Researchers identified 35 significant potential metabolite predictors of sudden infant death syndrome, including ornithine, shedding light on potential diagnostic biomarkers associated with the disease.

A comprehensive metabolomic analysis of sudden infant death syndrome (SIDS) cases was conducted by researchers. Using serum samples from the Chicago Infant Mortality Study and National Institutes of Health NeuroBioBank, 828 metabolites were analyzed to identify potential biomarkers and gain insights into SIDS pathophysiology.

The study—results of which were published in eBioMedicine—included 300 infants, 195 diagnosed with SIDS and 105 non-SIDS controls, with a racially diverse cohort comprised of 70% Black, 13% White, and 16% Hispanic participants. Metabolomic profiling was performed using liquid chromatography-mass spectrometry via the Metabolon DiscoveryHD4 platform. Statistical analyses included Welch’s t-tests, linear and logistic regression, and weighted gene co-expression network analysis (WGCNA).
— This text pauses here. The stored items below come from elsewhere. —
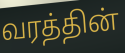
வரத்தின்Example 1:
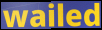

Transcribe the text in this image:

wailed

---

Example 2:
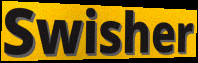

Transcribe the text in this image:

Swisher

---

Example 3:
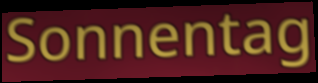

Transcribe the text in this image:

Sonnentag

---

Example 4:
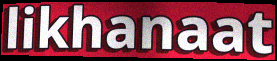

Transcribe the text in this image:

likhanaat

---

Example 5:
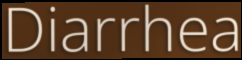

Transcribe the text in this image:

DiarrheaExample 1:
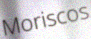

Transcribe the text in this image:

Moriscos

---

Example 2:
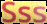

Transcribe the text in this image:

Sss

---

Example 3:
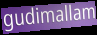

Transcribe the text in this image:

gudimallam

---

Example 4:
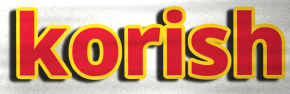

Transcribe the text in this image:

korish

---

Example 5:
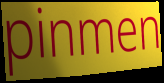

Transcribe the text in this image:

pinmen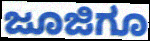
ಜೂಜಿಗೂ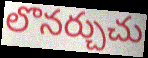
లొనర్చుచు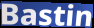
Bastin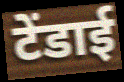
टेंडाई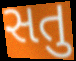
સતુ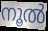
നൂൽ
Thirty-five metabolites were identified as significantly associated with SIDS after adjustment for age, sex, race, ethnicity, and postmortem interval, noted first author Chad M. Aldridge, PT, DPT, of the Department of Neurology at the University of Virginia School of Medicine, and colleagues. Identified metabolites included ornithine (odds ratio [OR] = 21.98; P = 6.44e-7), 5-hydroxylysine (OR = 19.48; P = 6.78e-7), and ribitol (OR = 8.19; P = 4.2e-8). WGCNA identified 10 metabolite clusters, 4 of which were strongly associated with SIDS. Two clusters were enriched for tyrosine metabolism and lipid (sphingomyelins) pathways, which play roles in neurotransmitter function, oxidative stress, and cellular signaling.

SIDS cases demonstrated a mean age difference of −37.4 days compared to controls (95% confidence interval = −54.6 to −20.2 days; P < .001), with a higher prevalence of bedsharing noted in SIDS cases versus controls (48% vs 32%). Key biological pathways implicated included nitrogen metabolism, with ornithine linked to urea cycle disruption, and lipid metabolism, highlighting the potential role of sphingomyelins in neuronal myelination and pulmonary surfactant composition.

There were several limitations in the study, including the use of postmortem biospecimens, though recent research supports the reliability of such material when collected within 48 hours of death. Additionally, combining two cohorts with differing racial and ethnic compositions, sample sizes, and available clinical data—particularly regarding SIDS risk factors like maternal smoking and bedsharing—constrained the ability to adjust for confounding variables in the analysis.

This exploratory study contributes to the understanding of SIDS by identifying metabolite biomarkers and associated biological pathways, with potential implications for diagnostic research, emphasizing the need for validation in independent cohorts to confirm these findings and refine their clinical relevance.

Full disclosures can be found in the published study.